Value our inspirational teachers
I would wager most of us look back with a degree of fondness, not to mention some regret that we didn’t listen hard enough, and, if we think about it, are incredibly grateful to at least one former teacher for helping us on our way. Those of us with the appropriate number of grey hairs will remember the 1997 television and cinema advert, No-one forgets a good teacher, which was commissioned on the tidal wave of optimism which followed Tony Blair’s iconic ‘Education, education, education’ pledge and his subsequent election as Prime Minister.
The advert, which featured Blair himself, alongside the likes of John Cleese, Seb Coe, Joanna Lumley and David Seaman, involved each famous face recounting the name of the teacher who had made the biggest impression on their lives and careers. Designed to recruit the people needed to fulfil Blair’s key manifesto pledge, the advert’s brilliance lay in the fact it was a teacher who most inspired us.
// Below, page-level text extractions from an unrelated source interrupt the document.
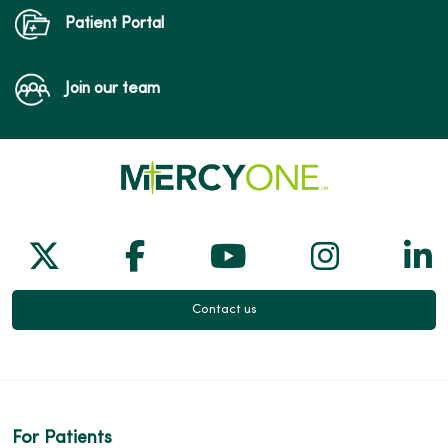
Patient Portal
Join our team
Follow us on X
Follow us on Facebook
Follow us on Yo
Follow us
Fol
Contact us
For Patients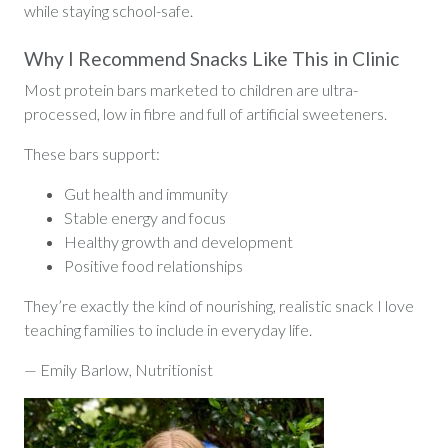
while staying school-safe.
Why I Recommend Snacks Like This in Clinic
Most protein bars marketed to children are ultra-
processed, low in fibre and full of artificial sweeteners.
These bars support:
Gut health and immunity
Stable energy and focus
Healthy growth and development
Positive food relationships
They’re exactly the kind of nourishing, realistic snack I love
teaching families to include in everyday life.
— Emily Barlow, Nutritionist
The evidence that the influence of a great teacher can be lifelong was there for all to see at Sunday’s BAFTAs when living legend Ridley Scott (pictured) accepted his fellowship from the organisation. During his speech, the director of classics such as Alien, Blade Runner and Gladiator reflected on his struggles as a North East schoolboy in the 1940s. Even at the age of 80, and with the untold riches 40 years in Hollywood have brought him, he still took the time to remember the teachers who encouraged him all those years ago. He told millions of television viewers: “Teaching is the most important of professions. Sort that out and social problems will get sorted out”.
Most will agree with him and we cannot escape the fact the profession is gripped by a recruitment crisis – we have fewer than 13,000 secondary school teachers than 11 years ago. The Government is spending record amounts on education but it clearly isn’t enough. The teachers of today need more support if they are to continue having the profound effect on the leaders of tomorrow.